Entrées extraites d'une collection
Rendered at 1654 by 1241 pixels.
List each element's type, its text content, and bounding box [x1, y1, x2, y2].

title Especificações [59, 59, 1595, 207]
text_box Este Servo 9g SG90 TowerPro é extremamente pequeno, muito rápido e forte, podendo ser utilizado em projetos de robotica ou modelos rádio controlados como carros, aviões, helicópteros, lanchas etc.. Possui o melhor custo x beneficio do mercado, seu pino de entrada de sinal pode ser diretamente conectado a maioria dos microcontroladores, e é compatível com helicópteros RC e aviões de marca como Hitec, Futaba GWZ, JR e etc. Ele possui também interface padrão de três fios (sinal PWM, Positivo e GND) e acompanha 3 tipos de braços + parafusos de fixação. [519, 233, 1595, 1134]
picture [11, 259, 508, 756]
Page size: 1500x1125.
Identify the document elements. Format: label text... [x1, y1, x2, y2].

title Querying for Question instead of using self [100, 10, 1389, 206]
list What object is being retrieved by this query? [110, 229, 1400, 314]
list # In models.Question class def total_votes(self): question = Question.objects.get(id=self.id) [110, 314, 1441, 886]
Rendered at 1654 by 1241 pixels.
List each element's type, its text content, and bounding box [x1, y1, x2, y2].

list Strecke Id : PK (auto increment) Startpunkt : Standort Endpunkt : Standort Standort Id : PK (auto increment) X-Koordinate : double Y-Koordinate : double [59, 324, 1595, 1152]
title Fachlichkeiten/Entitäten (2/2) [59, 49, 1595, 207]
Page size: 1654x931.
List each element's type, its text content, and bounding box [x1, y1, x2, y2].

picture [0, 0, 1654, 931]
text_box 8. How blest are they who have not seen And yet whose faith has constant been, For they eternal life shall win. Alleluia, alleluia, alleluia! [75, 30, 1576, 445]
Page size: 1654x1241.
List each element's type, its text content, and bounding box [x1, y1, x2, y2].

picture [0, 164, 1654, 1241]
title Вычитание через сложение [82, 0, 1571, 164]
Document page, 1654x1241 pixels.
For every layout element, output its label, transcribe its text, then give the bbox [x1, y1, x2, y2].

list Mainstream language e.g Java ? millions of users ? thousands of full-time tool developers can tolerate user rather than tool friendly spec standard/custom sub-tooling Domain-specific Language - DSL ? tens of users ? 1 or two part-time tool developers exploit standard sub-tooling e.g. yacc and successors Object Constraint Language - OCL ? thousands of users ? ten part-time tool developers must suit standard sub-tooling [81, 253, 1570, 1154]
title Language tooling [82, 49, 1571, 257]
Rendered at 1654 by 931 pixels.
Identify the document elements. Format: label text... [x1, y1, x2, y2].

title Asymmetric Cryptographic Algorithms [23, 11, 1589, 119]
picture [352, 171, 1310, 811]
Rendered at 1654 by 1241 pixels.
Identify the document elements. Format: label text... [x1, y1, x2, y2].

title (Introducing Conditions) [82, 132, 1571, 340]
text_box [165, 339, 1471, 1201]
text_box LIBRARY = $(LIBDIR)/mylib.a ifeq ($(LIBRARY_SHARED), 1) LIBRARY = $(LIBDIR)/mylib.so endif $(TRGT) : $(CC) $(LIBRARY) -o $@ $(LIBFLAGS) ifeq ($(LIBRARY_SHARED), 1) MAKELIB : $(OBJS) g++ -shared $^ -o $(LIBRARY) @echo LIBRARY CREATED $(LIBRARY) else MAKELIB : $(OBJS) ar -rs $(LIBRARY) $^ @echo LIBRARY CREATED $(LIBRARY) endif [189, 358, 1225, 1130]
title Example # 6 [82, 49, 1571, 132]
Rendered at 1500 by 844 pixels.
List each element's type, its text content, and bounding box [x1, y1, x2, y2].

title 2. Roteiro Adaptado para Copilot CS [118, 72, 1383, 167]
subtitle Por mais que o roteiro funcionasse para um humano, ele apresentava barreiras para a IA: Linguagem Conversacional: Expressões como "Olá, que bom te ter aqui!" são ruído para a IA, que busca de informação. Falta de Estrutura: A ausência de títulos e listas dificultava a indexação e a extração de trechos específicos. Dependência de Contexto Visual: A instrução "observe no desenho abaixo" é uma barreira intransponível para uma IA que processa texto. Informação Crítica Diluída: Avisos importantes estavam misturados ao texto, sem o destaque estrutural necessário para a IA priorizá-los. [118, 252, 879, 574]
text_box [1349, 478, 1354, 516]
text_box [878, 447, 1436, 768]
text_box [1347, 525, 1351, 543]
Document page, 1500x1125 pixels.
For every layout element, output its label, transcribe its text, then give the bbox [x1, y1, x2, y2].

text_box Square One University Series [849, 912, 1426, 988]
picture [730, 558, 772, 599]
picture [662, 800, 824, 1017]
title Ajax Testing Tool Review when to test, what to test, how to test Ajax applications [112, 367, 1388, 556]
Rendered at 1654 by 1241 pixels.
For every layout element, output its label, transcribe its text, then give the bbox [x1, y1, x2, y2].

### Objectif
Reproduisez à l'identique, s'il vous plaît, l'ensemble des entrées ci-dessus.

### Réponse
Rendered at 1654 by 1241 pixels.
List each element's type, its text content, and bounding box [x1, y1, x2, y2].

title Especificações [59, 59, 1595, 207]
text_box Este Servo 9g SG90 TowerPro é extremamente pequeno, muito rápido e forte, podendo ser utilizado em projetos de robotica ou modelos rádio controlados como carros, aviões, helicópteros, lanchas etc.. Possui o melhor custo x beneficio do mercado, seu pino de entrada de sinal pode ser diretamente conectado a maioria dos microcontroladores, e é compatível com helicópteros RC e aviões de marca como Hitec, Futaba GWZ, JR e etc. Ele possui também interface padrão de três fios (sinal PWM, Positivo e GND) e acompanha 3 tipos de braços + parafusos de fixação. [519, 233, 1595, 1134]
picture [11, 259, 508, 756]
Page size: 1500x1125.
Identify the document elements. Format: label text... [x1, y1, x2, y2].

title Querying for Question instead of using self [100, 10, 1389, 206]
list What object is being retrieved by this query? [110, 229, 1400, 314]
list # In models.Question class def total_votes(self): question = Question.objects.get(id=self.id) [110, 314, 1441, 886]
Rendered at 1654 by 1241 pixels.
List each element's type, its text content, and bounding box [x1, y1, x2, y2].

list Strecke Id : PK (auto increment) Startpunkt : Standort Endpunkt : Standort Standort Id : PK (auto increment) X-Koordinate : double Y-Koordinate : double [59, 324, 1595, 1152]
title Fachlichkeiten/Entitäten (2/2) [59, 49, 1595, 207]
Page size: 1654x931.
List each element's type, its text content, and bounding box [x1, y1, x2, y2].

picture [0, 0, 1654, 931]
text_box 8. How blest are they who have not seen And yet whose faith has constant been, For they eternal life shall win. Alleluia, alleluia, alleluia! [75, 30, 1576, 445]
Page size: 1654x1241.
List each element's type, its text content, and bounding box [x1, y1, x2, y2].

picture [0, 164, 1654, 1241]
title Вычитание через сложение [82, 0, 1571, 164]
Document page, 1654x1241 pixels.
For every layout element, output its label, transcribe its text, then give the bbox [x1, y1, x2, y2].

list Mainstream language e.g Java ? millions of users ? thousands of full-time tool developers can tolerate user rather than tool friendly spec standard/custom sub-tooling Domain-specific Language - DSL ? tens of users ? 1 or two part-time tool developers exploit standard sub-tooling e.g. yacc and successors Object Constraint Language - OCL ? thousands of users ? ten part-time tool developers must suit standard sub-tooling [81, 253, 1570, 1154]
title Language tooling [82, 49, 1571, 257]
Rendered at 1654 by 931 pixels.
Identify the document elements. Format: label text... [x1, y1, x2, y2].

title Asymmetric Cryptographic Algorithms [23, 11, 1589, 119]
picture [352, 171, 1310, 811]
Rendered at 1654 by 1241 pixels.
Identify the document elements. Format: label text... [x1, y1, x2, y2].

title (Introducing Conditions) [82, 132, 1571, 340]
text_box [165, 339, 1471, 1201]
text_box LIBRARY = $(LIBDIR)/mylib.a ifeq ($(LIBRARY_SHARED), 1) LIBRARY = $(LIBDIR)/mylib.so endif $(TRGT) : $(CC) $(LIBRARY) -o $@ $(LIBFLAGS) ifeq ($(LIBRARY_SHARED), 1) MAKELIB : $(OBJS) g++ -shared $^ -o $(LIBRARY) @echo LIBRARY CREATED $(LIBRARY) else MAKELIB : $(OBJS) ar -rs $(LIBRARY) $^ @echo LIBRARY CREATED $(LIBRARY) endif [189, 358, 1225, 1130]
title Example # 6 [82, 49, 1571, 132]
Rendered at 1500 by 844 pixels.
List each element's type, its text content, and bounding box [x1, y1, x2, y2].

title 2. Roteiro Adaptado para Copilot CS [118, 72, 1383, 167]
subtitle Por mais que o roteiro funcionasse para um humano, ele apresentava barreiras para a IA: Linguagem Conversacional: Expressões como "Olá, que bom te ter aqui!" são ruído para a IA, que busca de informação. Falta de Estrutura: A ausência de títulos e listas dificultava a indexação e a extração de trechos específicos. Dependência de Contexto Visual: A instrução "observe no desenho abaixo" é uma barreira intransponível para uma IA que processa texto. Informação Crítica Diluída: Avisos importantes estavam misturados ao texto, sem o destaque estrutural necessário para a IA priorizá-los. [118, 252, 879, 574]
text_box [1349, 478, 1354, 516]
text_box [878, 447, 1436, 768]
text_box [1347, 525, 1351, 543]
Document page, 1500x1125 pixels.
For every layout element, output its label, transcribe its text, then give the bbox [x1, y1, x2, y2].

text_box Square One University Series [849, 912, 1426, 988]
picture [730, 558, 772, 599]
picture [662, 800, 824, 1017]
title Ajax Testing Tool Review when to test, what to test, how to test Ajax applications [112, 367, 1388, 556]
Rendered at 1654 by 1241 pixels.
For every layout element, output its label, transcribe its text, then give the bbox [x1, y1, x2, y2].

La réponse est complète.